One caution: these are averages by income band, not your personal odds. A return with self-employment income on Schedule C, large cash transactions, or deductions that look unusual next to reported income tends to draw more scrutiny than a clean W-2 return at the same income level. The number on the table is a starting point, not a guarantee.
And if you do get a letter, an audit isn't the same as owing money. It's a review. Good records and a calm, organized response matter far more than the odds. If you're facing an examination, our overview of IRS audit representation explains how the process works and what help looks like.

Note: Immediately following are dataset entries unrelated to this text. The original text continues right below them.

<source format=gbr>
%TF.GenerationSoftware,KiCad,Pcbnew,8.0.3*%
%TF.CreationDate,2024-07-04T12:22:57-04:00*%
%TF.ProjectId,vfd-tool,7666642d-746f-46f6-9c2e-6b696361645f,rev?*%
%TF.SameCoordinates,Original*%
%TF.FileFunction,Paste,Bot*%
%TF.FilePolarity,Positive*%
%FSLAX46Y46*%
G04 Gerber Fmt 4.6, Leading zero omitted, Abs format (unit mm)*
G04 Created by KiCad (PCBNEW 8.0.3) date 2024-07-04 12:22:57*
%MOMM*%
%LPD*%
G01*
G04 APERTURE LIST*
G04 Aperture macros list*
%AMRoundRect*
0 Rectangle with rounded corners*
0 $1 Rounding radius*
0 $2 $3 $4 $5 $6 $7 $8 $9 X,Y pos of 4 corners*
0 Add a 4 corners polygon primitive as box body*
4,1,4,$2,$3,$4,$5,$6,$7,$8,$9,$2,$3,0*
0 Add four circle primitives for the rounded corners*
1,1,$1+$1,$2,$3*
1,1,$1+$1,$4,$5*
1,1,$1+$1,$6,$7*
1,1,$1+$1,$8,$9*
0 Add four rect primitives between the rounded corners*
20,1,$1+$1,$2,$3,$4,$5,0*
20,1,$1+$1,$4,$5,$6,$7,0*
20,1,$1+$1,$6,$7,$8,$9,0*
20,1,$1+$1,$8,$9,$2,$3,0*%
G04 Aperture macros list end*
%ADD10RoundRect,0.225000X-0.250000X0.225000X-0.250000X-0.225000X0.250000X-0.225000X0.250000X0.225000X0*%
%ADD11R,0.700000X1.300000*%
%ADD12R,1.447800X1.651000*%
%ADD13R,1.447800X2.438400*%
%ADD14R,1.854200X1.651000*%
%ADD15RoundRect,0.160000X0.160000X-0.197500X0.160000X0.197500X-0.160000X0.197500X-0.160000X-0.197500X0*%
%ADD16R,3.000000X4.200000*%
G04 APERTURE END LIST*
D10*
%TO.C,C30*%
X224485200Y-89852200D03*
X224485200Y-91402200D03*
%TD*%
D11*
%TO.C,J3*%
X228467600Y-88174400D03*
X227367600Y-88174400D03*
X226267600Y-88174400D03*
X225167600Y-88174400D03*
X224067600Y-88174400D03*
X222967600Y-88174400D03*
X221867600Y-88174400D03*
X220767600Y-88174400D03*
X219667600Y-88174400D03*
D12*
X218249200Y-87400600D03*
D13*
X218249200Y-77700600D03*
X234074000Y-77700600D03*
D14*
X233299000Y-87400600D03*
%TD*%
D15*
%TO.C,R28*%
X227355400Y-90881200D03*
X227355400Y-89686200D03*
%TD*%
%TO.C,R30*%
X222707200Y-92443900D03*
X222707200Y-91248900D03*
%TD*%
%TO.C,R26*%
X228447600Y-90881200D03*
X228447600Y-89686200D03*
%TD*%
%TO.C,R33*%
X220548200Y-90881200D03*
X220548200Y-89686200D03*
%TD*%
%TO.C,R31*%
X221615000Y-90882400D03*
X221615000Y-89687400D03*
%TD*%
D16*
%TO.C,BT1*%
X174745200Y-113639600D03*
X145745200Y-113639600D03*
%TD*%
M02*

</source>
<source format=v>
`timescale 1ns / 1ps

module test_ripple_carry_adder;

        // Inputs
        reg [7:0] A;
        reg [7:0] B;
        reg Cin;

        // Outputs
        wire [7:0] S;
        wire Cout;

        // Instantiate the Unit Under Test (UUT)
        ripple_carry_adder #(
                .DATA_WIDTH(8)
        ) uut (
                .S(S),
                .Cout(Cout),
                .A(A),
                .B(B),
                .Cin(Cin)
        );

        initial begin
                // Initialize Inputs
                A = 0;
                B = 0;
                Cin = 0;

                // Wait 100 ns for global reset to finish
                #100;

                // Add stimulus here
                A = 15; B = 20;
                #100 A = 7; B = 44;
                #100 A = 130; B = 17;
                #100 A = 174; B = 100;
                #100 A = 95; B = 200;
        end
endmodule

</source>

Got an IRS audit or exam letter?
Send us a photo of it. An experienced tax professional will explain exactly what the IRS is asking for and what your options are — free, confidential, and no pressure.
Methodology & source
The figures in this study come from the IRS's own published examination data — the annual IRS Data Book and the agency's compliance-presence statistics. The IRS reports audit (examination) coverage rates for individual income tax returns broken out by total positive income.

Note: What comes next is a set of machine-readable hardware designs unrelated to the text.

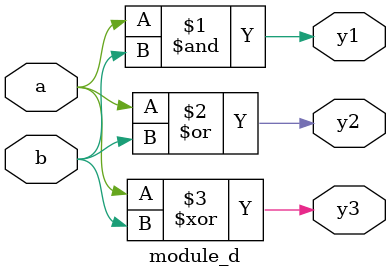
<source format=sv>
module module_d(input logic a,b, output logic y1,y2,y3);

assign y1 = a & b;	//And gate
assign y2 = a | b;	//Or gate
assign y3 = a ^ b;	//Xor gate

endmodule


</source>
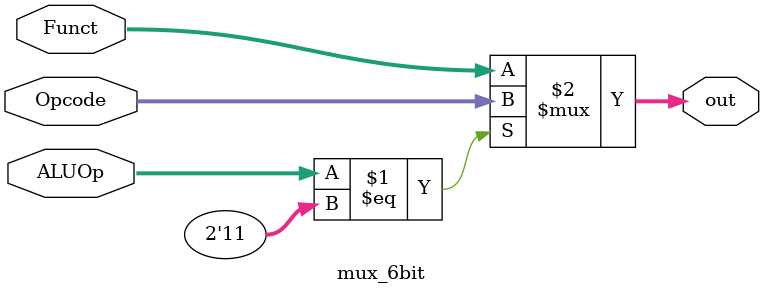
<source format=v>
`timescale 1ns / 1ps

module mux_6bit(
    input [1:0] ALUOp,
    input [5:0] Opcode,
    input [5:0] Funct,
    output [5:0] out
    );
    assign out = (ALUOp == 2'b11) ? Opcode : Funct;
endmodule

</source>
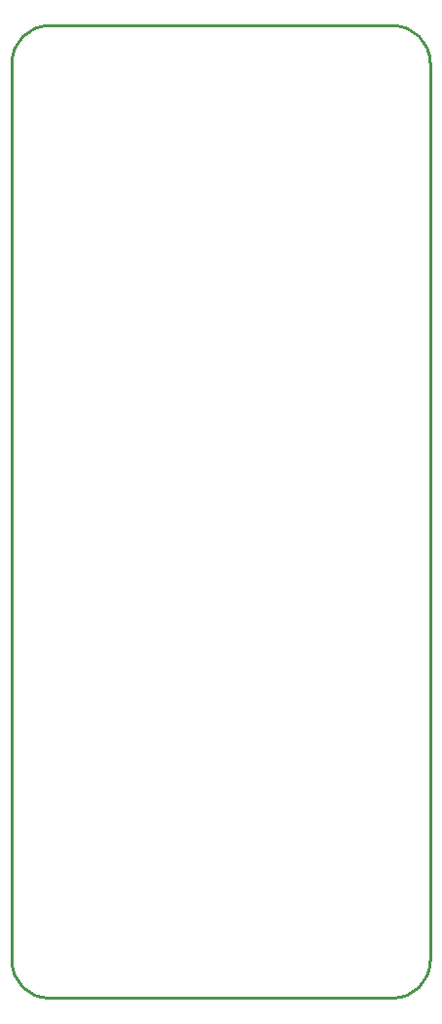
<source format=gko>
G04 Layer: BoardOutlineLayer*
G04 EasyEDA v6.5.47, 2024-10-28 03:20:38*
G04 309fc15a7aae42b18f401f2aeeeb71d8,d1a2f3594b844fcea760d271ff29be0f,10*
G04 Gerber Generator version 0.2*
G04 Scale: 100 percent, Rotated: No, Reflected: No *
G04 Dimensions in millimeters *
G04 leading zeros omitted , absolute positions ,4 integer and 5 decimal *
%FSLAX45Y45*%
%MOMM*%

%ADD10C,0.2540*%
D10*
X2065995Y4703089D02*
G01*
X2065995Y12510475D01*
X5380690Y4381492D02*
G01*
X2387594Y4381492D01*
X5702289Y12510475D02*
G01*
X5702289Y4703089D01*
X2387594Y12832074D02*
G01*
X5380690Y12832074D01*
G75*
G01*
X5380689Y12832074D02*
G02*
X5702289Y12510475I0J-321599D01*
G75*
G01*
X5702289Y4703089D02*
G02*
X5380689Y4381492I-321600J3D01*
G75*
G01*
X2387595Y4381492D02*
G02*
X2065996Y4703089I0J321600D01*
G75*
G01*
X2065996Y12510475D02*
G02*
X2387595Y12832074I321599J0D01*

%LPD*%
M02*

</source>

We grouped and rounded those published rates into the income bands shown above for readability. "Audit rate" here means the share of filed returns that the IRS examined, including both in-person field audits and mail-based correspondence audits. Because the IRS keeps audits open for several years after a return is filed, rates for the most recent tax years can rise as examinations are completed. We used approximate, rounded figures and did not round in any way that changes the overall story. We did not estimate, model, or invent any number not published by the IRS.
Cite this study
Journalists and researchers are welcome to cite these figures. Please use the attribution line below and link back to this page.

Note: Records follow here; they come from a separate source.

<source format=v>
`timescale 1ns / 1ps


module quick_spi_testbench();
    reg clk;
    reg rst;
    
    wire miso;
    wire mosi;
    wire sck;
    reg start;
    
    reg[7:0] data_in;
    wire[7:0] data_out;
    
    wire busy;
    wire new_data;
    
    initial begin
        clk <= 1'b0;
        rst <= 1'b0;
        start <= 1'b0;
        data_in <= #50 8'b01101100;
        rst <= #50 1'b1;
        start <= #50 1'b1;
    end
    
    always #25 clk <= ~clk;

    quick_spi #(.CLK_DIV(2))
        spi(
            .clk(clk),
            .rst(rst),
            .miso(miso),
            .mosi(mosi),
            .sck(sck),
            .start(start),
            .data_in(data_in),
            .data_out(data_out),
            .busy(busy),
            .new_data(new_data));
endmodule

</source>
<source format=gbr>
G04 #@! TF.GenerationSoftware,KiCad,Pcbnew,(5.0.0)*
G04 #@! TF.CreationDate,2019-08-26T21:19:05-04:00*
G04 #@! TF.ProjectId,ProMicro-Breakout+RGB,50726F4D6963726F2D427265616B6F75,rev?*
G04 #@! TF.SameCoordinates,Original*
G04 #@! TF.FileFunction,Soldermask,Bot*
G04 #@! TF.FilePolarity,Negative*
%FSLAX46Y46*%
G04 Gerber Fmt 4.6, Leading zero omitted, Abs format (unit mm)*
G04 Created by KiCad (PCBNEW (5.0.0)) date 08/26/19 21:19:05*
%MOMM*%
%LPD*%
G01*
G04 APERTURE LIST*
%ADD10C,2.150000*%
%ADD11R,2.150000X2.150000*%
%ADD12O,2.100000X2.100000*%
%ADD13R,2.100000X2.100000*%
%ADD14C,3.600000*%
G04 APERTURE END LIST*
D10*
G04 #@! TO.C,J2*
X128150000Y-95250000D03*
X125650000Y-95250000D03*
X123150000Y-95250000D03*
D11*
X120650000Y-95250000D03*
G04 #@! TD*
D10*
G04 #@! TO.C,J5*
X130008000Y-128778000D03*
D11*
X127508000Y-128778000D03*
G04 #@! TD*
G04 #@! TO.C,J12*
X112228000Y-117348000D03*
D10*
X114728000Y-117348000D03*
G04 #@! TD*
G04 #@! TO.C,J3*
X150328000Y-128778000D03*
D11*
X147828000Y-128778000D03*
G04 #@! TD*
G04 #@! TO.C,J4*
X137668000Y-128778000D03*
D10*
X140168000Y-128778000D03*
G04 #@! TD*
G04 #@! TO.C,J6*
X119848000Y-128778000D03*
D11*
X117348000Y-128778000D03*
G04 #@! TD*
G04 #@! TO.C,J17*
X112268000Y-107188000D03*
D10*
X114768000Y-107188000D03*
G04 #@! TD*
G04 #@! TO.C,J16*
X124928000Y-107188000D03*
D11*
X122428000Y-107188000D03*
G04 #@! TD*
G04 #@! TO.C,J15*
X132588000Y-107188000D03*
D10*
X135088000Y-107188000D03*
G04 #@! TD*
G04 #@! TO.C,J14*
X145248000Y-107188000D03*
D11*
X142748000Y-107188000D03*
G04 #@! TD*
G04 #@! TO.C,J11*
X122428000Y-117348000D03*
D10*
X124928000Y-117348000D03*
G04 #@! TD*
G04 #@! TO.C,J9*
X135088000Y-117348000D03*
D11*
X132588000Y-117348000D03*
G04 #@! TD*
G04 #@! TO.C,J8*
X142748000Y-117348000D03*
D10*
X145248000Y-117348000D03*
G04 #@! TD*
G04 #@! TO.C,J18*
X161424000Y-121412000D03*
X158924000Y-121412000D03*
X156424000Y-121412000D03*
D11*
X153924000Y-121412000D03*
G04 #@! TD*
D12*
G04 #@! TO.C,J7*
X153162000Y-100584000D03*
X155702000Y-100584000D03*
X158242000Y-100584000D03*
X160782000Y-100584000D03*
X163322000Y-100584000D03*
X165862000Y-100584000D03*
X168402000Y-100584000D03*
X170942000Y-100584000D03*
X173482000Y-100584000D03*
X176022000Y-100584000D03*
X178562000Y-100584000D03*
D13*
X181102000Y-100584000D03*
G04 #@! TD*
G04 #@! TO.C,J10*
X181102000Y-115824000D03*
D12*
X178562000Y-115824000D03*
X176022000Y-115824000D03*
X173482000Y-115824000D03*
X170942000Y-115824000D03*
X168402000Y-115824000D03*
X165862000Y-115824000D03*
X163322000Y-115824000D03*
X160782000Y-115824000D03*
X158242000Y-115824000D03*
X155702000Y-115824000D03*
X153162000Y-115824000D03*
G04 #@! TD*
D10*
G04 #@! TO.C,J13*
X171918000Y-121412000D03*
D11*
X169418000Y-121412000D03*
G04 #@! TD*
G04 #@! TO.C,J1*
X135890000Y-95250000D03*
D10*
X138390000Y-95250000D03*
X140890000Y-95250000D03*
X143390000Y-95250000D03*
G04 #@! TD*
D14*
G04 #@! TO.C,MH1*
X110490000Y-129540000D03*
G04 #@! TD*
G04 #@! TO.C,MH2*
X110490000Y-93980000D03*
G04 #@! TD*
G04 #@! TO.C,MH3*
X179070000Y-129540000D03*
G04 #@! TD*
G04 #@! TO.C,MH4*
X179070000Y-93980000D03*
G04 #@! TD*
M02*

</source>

"IRS Audit Rates by Income (2026)," Clarity Tax Relief, based on IRS Data Book and IRS compliance-presence statistics. Available at https://claritytaxrelief.com/blog/irs-audit-rate-by-income/.
Audit rate questions, answered
What are my real odds of being audited by the IRS?
For most people, very low. The overall individual audit rate is about 0.5%, or roughly 1 in 200 returns. Your odds stay below 1% for almost every income level under $1 million. They climb sharply above that — reaching about 4% for returns reporting more than $10 million in total positive income.
What income level gets audited the most?
The highest earners. Returns reporting more than $10 million in total positive income are audited at about 4.0%, and those between $5 million and $10 million at about 3.1%. The middle of the income range — roughly $25,000 to $500,000 — has the lowest audit rates, around 0.1% to 0.2%.
Why are low-income taxpayers audited at a higher rate than the middle class?
Returns under $25,000 are audited at about 0.4%, higher than the 0.1% to 0.2% rate for many middle incomes. This is driven largely by automated checks on refundable credits such as the Earned Income Tax Credit. Many of these are correspondence audits handled entirely by mail, not in-person examinations.
Does being self-employed increase my audit risk?
It can. Self-employment income reported on Schedule C, large cash businesses, and unusually high deductions relative to income tend to draw more IRS scrutiny than a simple W-2 return. The published rates by income are averages — your specific return's odds depend on what is on it and how well it is documented.
This guide is general information, not tax or legal advice for your specific situation. Eligibility for IRS programs depends on individual facts and circumstances; no outcome is guaranteed.